Aim of the task: Can you rewrite the passage on Bitcoin options between "Translation: investors are" and "rallies above it.", inclusive, replacing "insurance" with "a hedge"?

They have been loading up heavily on downside protection at levels not seen in five years, according to VanEck’s latest Bitcoin ChainCheck report.

Last month, the put-to-call ratio — a gauge of bearish versus bullish bets — peaked at 0.84 and averaged 0.77. That’s the highest level since June 2021, and is among the 9% most bearish periods since mid-2019. Bitcoin options open interest is at around $33 billion.

Translation: investors are buying way more protection against Bitcoin falling than they are betting on the asset rising.

Puts function as insurance against price drops, giving investors the right to sell Bitcoin at a specific price even if it crashes below that level. Calls, by contrast, give investors the right to buy Bitcoin at a fixed price even if the asset rallies above it.

And unlike retail investors who mostly buy and sell spot Bitcoin, options markets are dominated by institutional players who use derivatives to bet whether an asset is going to rise or fall. So when a put-to-call ratio rises to extreme levels like 0.84, it signals that professional investors are paying premium prices for downside protection rather than betting on a true recovery.

VanEck’s analysis comes just as Bitcoin gets rattled amid another escalation of force in the war between Iran, Israel and the US. The top crypto dropped to around $69,000 during the evening hours of March 18.

Extreme defensiveness

When put-to-call ratios are high, they signal two possible scenarios.

The first scenario is that peak fear tends to mark the bottom. When everyone is positioned for more downside, it can signal capitulation.

Take the last time the ratio hit last month’s levels. In June 2021, right after China had banned Bitcoin mining. Bitcoin crashed to $30,000 from $64,000. Just a few months later, it bottomed near $29,000 before rising again to $60,000 in November.

Then there’s a second scenario: institutions see what’s coming. When investors are willing to pay elevated premiums for puts — and VanEck noted that this premium has reached record levels — it suggests they expect more pain ahead.

Meanwhile, today’s levels sit in the 91st percentile historically. That means in 91% of periods since mid-2019, options traders were less bearish than they are right now.

Piling into puts

There’s another particularly striking situation that’s playing out.

Record extracts:

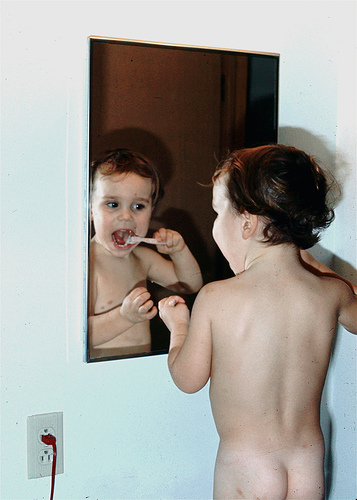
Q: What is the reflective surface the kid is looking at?
A: Mirror.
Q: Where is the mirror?
A: On the wall.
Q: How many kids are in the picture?
A: One.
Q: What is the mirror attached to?
A: The wall.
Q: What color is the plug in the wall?
A: Red.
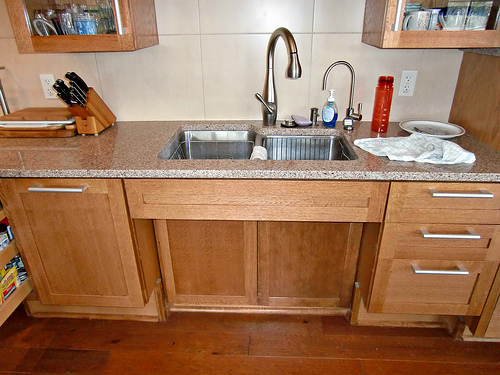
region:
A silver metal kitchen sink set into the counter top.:
[155, 125, 359, 162]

Solution to this problem:
Translation: investors are buying way more protection against Bitcoin falling than they are betting on the asset rising.

Puts function as a hedge against price drops, giving investors the right to sell Bitcoin at a specific price even if it crashes below that level. Calls, by contrast, give investors the right to buy Bitcoin at a fixed price even if the asset rallies above it.